Yaounde (ANTARA News) - Setidaknya 15 orang tewas dalam pertempuran baru antara pasukan tentara Kamerun dan separatis, kata kedua pihak, Selasa.
Kejadian itu merupakan peningkatan kekerasan pertama sejak Presiden Paul Biya menang pada Oktober untuk menjalankan periode kekuasaan ketujuh kalinya.
Konflik para pemberontak, yang merupakan kalangan penutur Bahasa Inggris serta ingin membentuk negara independen bernama Ambazonia, dengan pasukan pemerintah telah menewaskan lebih dari 400 orang di Kamerun barat sejak tahun lalu.
Konflik antara kedua pihak juga telah memunculkan masalah terbesar bagi Biya dalam menjalankan kekuasaan selama hampir empat dasawarsa.
Pasukan pemerintah dan pemberontak kerap memberikan pengakuan berbeda soal pertempuran, namun keduanya telah sama-sama melaporkan ada korban dalam jumlah besar, termasuk puluhan tewas, dalam pekan-pekan belakangan ini.

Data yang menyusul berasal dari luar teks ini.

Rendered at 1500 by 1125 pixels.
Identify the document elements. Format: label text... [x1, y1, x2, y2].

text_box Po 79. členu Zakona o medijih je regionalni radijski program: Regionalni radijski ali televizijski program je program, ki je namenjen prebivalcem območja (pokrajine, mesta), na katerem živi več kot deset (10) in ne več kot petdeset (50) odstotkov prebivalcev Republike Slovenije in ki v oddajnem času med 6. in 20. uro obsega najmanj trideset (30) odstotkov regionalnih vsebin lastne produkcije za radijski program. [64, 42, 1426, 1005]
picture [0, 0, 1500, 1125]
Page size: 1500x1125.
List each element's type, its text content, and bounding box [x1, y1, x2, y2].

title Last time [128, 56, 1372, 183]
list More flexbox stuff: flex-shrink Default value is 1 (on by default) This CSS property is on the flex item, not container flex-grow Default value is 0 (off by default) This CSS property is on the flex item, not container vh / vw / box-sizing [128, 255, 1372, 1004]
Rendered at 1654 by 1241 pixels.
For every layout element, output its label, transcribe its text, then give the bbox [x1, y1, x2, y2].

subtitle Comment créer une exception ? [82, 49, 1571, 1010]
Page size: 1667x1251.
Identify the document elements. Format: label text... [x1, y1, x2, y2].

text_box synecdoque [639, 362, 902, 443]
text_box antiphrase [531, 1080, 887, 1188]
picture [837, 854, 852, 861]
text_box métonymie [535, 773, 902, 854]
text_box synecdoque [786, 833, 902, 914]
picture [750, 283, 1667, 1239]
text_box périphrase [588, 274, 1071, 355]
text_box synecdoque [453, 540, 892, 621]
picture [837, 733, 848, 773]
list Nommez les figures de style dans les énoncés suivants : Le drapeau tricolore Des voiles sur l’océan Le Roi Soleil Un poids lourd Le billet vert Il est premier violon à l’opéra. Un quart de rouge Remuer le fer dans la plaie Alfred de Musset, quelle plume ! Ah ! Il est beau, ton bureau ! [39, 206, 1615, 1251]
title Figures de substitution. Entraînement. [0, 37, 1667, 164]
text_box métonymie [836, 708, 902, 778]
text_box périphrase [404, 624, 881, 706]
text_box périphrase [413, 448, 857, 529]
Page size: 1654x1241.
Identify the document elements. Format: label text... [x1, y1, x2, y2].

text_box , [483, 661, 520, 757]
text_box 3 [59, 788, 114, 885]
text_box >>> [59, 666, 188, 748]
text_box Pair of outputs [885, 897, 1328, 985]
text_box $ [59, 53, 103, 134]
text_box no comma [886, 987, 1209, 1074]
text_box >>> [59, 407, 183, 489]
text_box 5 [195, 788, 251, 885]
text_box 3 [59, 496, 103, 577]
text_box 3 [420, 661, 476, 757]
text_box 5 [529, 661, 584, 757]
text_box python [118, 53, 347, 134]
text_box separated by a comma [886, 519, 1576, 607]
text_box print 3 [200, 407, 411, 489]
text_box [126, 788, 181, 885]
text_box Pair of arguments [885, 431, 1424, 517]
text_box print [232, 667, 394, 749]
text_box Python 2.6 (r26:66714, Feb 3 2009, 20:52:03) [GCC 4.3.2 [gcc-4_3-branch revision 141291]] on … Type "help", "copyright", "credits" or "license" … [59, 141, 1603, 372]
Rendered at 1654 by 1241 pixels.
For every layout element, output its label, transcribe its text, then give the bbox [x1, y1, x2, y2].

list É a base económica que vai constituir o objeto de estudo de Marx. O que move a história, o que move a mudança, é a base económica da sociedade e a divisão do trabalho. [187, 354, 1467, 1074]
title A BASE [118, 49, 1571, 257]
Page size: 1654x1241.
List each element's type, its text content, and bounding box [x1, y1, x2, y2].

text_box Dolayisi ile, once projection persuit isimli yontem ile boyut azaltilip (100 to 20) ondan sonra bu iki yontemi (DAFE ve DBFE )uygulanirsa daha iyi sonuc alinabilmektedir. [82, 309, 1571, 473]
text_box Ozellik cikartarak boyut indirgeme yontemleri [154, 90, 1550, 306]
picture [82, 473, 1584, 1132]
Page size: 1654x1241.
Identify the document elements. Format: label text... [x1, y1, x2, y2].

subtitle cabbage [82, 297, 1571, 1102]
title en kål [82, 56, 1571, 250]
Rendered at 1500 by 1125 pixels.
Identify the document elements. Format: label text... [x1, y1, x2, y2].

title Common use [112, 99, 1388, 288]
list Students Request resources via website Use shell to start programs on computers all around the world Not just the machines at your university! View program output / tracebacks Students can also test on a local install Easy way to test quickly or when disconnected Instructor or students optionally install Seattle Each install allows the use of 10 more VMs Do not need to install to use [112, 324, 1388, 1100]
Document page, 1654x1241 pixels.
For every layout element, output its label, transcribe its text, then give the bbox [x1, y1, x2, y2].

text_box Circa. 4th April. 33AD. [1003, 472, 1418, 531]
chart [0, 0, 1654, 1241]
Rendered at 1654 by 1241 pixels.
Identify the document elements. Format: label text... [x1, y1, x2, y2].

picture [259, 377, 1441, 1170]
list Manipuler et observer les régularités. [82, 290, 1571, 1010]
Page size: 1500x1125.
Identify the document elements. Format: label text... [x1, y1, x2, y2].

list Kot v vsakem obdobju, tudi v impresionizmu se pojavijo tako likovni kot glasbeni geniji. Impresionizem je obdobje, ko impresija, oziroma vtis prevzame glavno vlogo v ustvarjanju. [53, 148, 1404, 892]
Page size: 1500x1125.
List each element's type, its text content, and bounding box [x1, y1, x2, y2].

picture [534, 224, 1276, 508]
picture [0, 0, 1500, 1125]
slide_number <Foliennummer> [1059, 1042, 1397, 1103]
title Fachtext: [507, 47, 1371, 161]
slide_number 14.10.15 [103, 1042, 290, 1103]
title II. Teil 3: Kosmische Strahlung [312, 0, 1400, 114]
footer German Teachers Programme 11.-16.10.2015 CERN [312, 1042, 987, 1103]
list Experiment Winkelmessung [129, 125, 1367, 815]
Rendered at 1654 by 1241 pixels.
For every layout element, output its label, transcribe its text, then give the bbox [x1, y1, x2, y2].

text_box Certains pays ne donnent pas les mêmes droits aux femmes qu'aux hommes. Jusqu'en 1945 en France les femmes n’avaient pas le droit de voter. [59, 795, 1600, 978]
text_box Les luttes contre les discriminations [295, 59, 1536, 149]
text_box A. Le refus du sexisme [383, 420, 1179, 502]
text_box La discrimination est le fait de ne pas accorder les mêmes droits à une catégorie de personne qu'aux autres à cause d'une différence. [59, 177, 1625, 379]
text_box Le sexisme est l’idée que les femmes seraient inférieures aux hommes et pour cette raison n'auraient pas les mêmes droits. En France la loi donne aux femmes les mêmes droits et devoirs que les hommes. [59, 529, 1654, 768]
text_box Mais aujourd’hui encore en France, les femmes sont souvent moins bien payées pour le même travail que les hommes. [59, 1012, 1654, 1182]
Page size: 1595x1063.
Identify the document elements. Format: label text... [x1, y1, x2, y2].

Sebanyak 23 separatis tewas dalam pertempuran dengan pasukan pemerintah sejak 10 November di dekat kota Nkambe di wilayah barat laut Kamerun, yang penduduknya berbahasa Inggris.
Enam lainnya tewas di dekat Ndu, kata perwakilan Angkatan Darat Kamerun, Didier Badjeck.
Ivo Tapang, juru bicara Angkatan Bersenjata Ambazonian (ADF), yang merupakan salah satu milisi separatis, membenarkan bahwa pertempuran telah berlangsung di Nkambe, tapi memberikan keterangan berbeda dari yang dituturkan Badjeck.
Tapang mengatakan pasukan ADF mengepung sebuah truk tentara pemerintah di dekat Nkambe setelah truk itu terbalik karena bom tepi jalan pada Sabtu.
"Dua pejuang kami terbunuh dan kami membunuh 13 dari mereka," kata Tapang.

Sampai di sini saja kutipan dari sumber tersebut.